━━━ Data for review ━━━

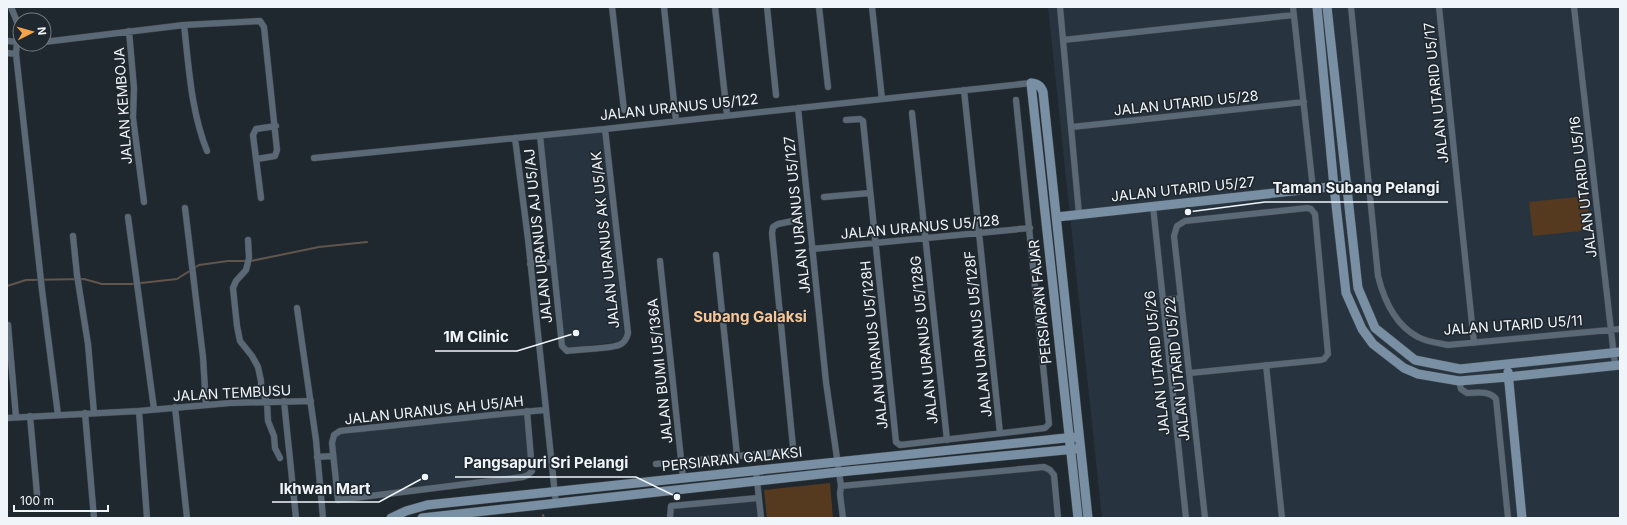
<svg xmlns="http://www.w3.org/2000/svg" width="1627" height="525" font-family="Inter,sans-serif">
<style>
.built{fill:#27343f}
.green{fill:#563a1f}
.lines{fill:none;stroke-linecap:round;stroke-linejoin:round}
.stream{stroke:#62554b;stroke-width:2}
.street-casing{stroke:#3d454b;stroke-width:7}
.secondary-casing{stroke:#3d454b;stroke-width:10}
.street{stroke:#5b6977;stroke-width:6}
.secondary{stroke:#798fa4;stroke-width:9}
.labels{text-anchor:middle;stroke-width:3.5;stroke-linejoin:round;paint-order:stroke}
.street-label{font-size:14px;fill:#f0f5fa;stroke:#20282f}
.neighbourhood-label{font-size:15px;font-weight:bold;fill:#f7c79a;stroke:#20282f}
.leader{fill:none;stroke:#f0f5fa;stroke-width:1.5}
.callout-dot{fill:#f0f5fa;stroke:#20282f;stroke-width:1.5}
.callout-label{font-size:15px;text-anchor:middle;font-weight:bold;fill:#f0f5fa;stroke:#20282f;stroke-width:3.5;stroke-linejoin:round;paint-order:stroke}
</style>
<rect width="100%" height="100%" fill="#20282f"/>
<!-- built -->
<path class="built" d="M1048 7H1620V518H1102Z
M603 132 624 335 618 342 569 348 564 344 543 138Z
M524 415 529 468 523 474 340 497 334 443 336 437 341 433Z
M1044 469 1052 476 1056 518H845L842 493 843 487Z
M756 500 758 518H673V508Z"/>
<!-- green -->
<path class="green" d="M1587 196 1590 230 1533 236 1529 202Z
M830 483 833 518H767L764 490Z"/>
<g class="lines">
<!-- stream -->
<path class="stream" d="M7 286 26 280 84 279 102 284H132L177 279 199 265 228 261H251L319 247 367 242
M543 515 544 518"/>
<defs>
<path id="street" d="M11 7 20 29
M612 7 624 110
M664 7 676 121
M715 7 727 115
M767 7 776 95
M819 7 828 87
M872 7 882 99
M1060 7 1079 214
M1293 7 1313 189
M1351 7 1378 276C1384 300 1395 325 1418 337 1427 342 1438 343 1448 345L1620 329
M1439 7 1474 343
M1574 7 1615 365
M184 25C189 68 191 111 207 151
M20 31 17 42 16 54 42 290 58 415
M129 31 134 88 133 118 144 202
M1063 40 1294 15
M7 41 19 42
M44 42 184 25 260 21 264 27 277 150 275 156 257 159
M7 53 16 54
M964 90 1000 433
M798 108 826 382 841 486 1044 467 1050 470 1054 475 1058 518
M912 113 947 440
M846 120 860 119 863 121 896 442 900 445 1045 428 1049 424 1016 100
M1072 127 1304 102
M540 136 562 346 567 351C580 349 608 349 619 345 624 343 627 338 628 333L605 129
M515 138 528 239 556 504
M314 158 605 129 1031 83
M824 197 870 193
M261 198 253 135 256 129 276 126
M1153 206 1186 518
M185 208 203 357 206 405
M128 217 154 409
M73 236 77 275 88 344 94 413
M248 240 249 258 246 270 236 281 233 288 237 326 240 341 252 356 258 367 261 381V388L267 402 268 421 274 436 275 448 280 458
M812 249 1030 228
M716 255 737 455
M660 261 683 478
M530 264 553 262
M1163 300 1181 298
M297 308 316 440 323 518
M8 325 16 417
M1266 365 1282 518
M1190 373 1321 360 1324 359 1328 354 1315 214 1311 209 1307 208 1185 221 1177 226 1174 236 1205 518
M1459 381 1461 389 1467 393C1477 393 1489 390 1496 399L1508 518
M284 401 296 518
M175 407 187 518
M139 411 147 518
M527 411 532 471 528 475 523 477 338 500 332 443 334 435 340 431C409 424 477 416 545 410
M85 413 94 518
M30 416 37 494
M7 418 139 411 230 403 311 401
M317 457 333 456
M656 464 789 451 793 447 772 233 773 227 778 224 793 221
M756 471 761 518
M841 486 840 494 843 518
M670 518 671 506 758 498"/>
<path id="secondary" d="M1317 7 1334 187 1346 293 1362 329 1373 344 1404 368 1418 374 1459 381 1508 377 1620 365
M1327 7 1358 288 1375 328 1415 360 1460 369 1620 352
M1057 217 1348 185
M1508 372 1522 518
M391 518 406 511 427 505 1075 437
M422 518 839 472 1075 449
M1078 518 1031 83C1038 84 1041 86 1043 92L1088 518"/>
</defs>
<!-- street casing -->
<use href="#street" class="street-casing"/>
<!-- secondary casing -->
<use href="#secondary" class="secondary-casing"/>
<!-- street -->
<use href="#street" class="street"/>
<!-- secondary -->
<use href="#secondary" class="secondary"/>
</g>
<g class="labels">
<!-- street labels -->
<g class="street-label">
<text transform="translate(1436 93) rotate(-96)" y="5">JALAN UTARID U5/17</text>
<text transform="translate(1186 103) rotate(-6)" y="5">JALAN UTARID U5/28</text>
<text transform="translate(123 106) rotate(-94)" y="5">JALAN KEMBOJA</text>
<text transform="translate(679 107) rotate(-6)" y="5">JALAN URANUS U5/122</text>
<text transform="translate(1583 187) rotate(-97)" y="5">JALAN UTARID U5/16</text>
<text transform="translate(1183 189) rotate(-6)" y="5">JALAN UTARID U5/27</text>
<text transform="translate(797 215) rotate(-96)" y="5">JALAN URANUS U5/127</text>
<text transform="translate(920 227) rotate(-5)" y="5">JALAN URANUS U5/128</text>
<text transform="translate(538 236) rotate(-96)" y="5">JALAN URANUS AJ U5/AJ</text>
<text transform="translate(605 240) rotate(-96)" y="5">JALAN URANUS AK U5/AK</text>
<text transform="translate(1040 302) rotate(-96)" y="5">PERSIARAN FAJAR</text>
<text transform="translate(1513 325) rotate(-4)" y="5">JALAN UTARID U5/11</text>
<text transform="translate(978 334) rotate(-96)" y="5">JALAN URANUS U5/128F</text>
<text transform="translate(924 340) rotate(-96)" y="5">JALAN URANUS U5/128G</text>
<text transform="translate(874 345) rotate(-96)" y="5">JALAN URANUS U5/128H</text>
<text transform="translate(1157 363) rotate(-96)" y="5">JALAN UTARID U5/26</text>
<text transform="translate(1177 369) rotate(-96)" y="5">JALAN UTARID U5/22</text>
<text transform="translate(660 371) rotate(-96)" y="5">JALAN BUMI U5/136A</text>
<text transform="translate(232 393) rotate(-3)" y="5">JALAN TEMBUSU</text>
<text transform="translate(434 410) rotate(-6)" y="5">JALAN URANUS AH U5/AH</text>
<text transform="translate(732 459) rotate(-6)" y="5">PERSIARAN GALAKSI</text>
</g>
<!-- neighbourhood labels -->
<g class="neighbourhood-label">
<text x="750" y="322">Subang Galaksi</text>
</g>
</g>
<!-- callouts -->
<path class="leader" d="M1188 212L1265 202H1448M576 333L517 351H435M677 497L636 477H455M425 477L379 502H272"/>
<g class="callout-dot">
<circle cx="1188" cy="212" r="4"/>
<circle cx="576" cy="333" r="4"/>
<circle cx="677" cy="497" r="4"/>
<circle cx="425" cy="477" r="4"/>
</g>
<g class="callout-label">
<text x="1356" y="193">Taman Subang Pelangi</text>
<text x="476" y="342">1M Clinic</text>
<text x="546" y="468">Pangsapuri Sri Pelangi</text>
<text x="325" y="494">Ikhwan Mart</text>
</g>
<!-- border -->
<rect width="1627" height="525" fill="none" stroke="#f0f5fa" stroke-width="16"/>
<!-- north arrow -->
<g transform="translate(32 32) rotate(84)"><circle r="19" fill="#20282f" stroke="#737a80"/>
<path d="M0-3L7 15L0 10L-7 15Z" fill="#f6a247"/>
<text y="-6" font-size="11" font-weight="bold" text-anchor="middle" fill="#f0f5fa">N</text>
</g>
<!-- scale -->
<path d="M14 505v6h94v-6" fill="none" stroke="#f0f5fa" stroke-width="2"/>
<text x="20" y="505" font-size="12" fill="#f0f5fa" stroke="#20282f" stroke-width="3" paint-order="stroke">100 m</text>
</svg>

━━━

### Problem details
Each line that holds the word "lines" should be extracted from the records.

### Exercise answer
.lines{fill:none;stroke-linecap:round;stroke-linejoin:round}
<g class="lines">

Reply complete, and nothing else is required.